Who, lying all to frushed thus, the sonne of Ioue did bring
His cruell Iades, that soone deuoure their more than cruell King.
The Thracians all submit themselues, and ioye their Tyrants death,
And thinke some God had left the Heauens to succour men on earth,
From such as what they would they will, and what they will they can,
And what they can they dare and doe, and doing none withstan.
Nor thought they better of the man then did his deeds approue,
That neuer was a Conqueror vnto his owne behoue,
But to establish vertuous men, and Tyrants to remoue.

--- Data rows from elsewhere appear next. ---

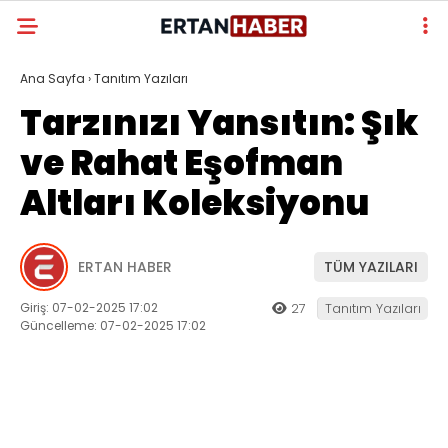
Ana Sayfa
›
Tanıtım Yazıları
Tarzınızı Yansıtın: Şık
ve Rahat Eşofman
Altları Koleksiyonu
ERTAN HABER
TÜM YAZILARI
Giriş: 07-02-2025 17:02
27
Tanıtım Yazıları
Güncelleme: 07-02-2025 17:02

This common Soldiour of the world with Iole did land
In Lycia, and (the earth in peace) discharged theare his band.
Sweete busses, not sharpe battels, then did alter man and minde,
Till he, as others, sorrowe in securitie did finde.

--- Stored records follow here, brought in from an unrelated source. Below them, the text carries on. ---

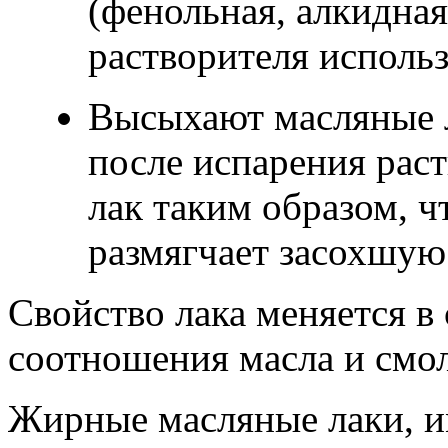
(фенольная, алкидная
растворителя использ
Высыхают масляные л
после испарения рас
лак таким образом, ч
размягчает засохшую
Свойство лака меняется в
соотношения масла и смо
Жирные масляные лаки, 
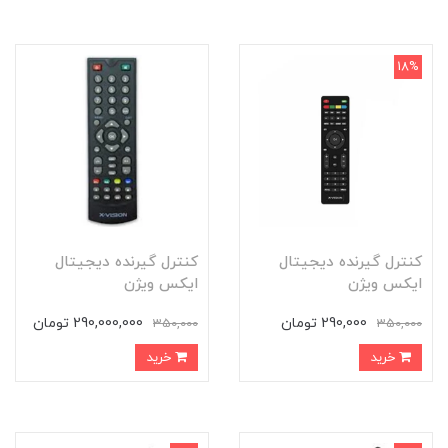
18%
کنترل گیرنده دیجیتال
کنترل گیرنده دیجیتال
ایکس ویژن
ایکس ویژن
290,000 تومان
290,000,000 تومان
350,000
350,000
خرید
خرید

From Assur went the Empire then when Tonos he had time
To court his Trulles, Arbaces so espying place to clyme:
Secure in Tomyris her flight, was valiant Cyrus slaine:
From Capua, not from Cannas, grew braue Hambal his baine:
The same, to whose victorious Sword a second world was sought,
That Macedon in court, not Campe, to traytrous end was brought:
A louer, not a Soldiour, went Achilles to his graue:
And Cæsar not in steele, but silke, to Rome his farewell gaue,
Euen so, this second vnto none, superior vnto all,
To whom did sooner Causes cease then Conquests not befall,
This monster-Master Hercules, this Tyrant Tamer, hee
Whose high Exploytes, did leaue the earth from spoyle and Spoylers free,
In pleasures did he perish now, that did in perils thriue:
A greeuous Taske I vndertake his dying to reuiue.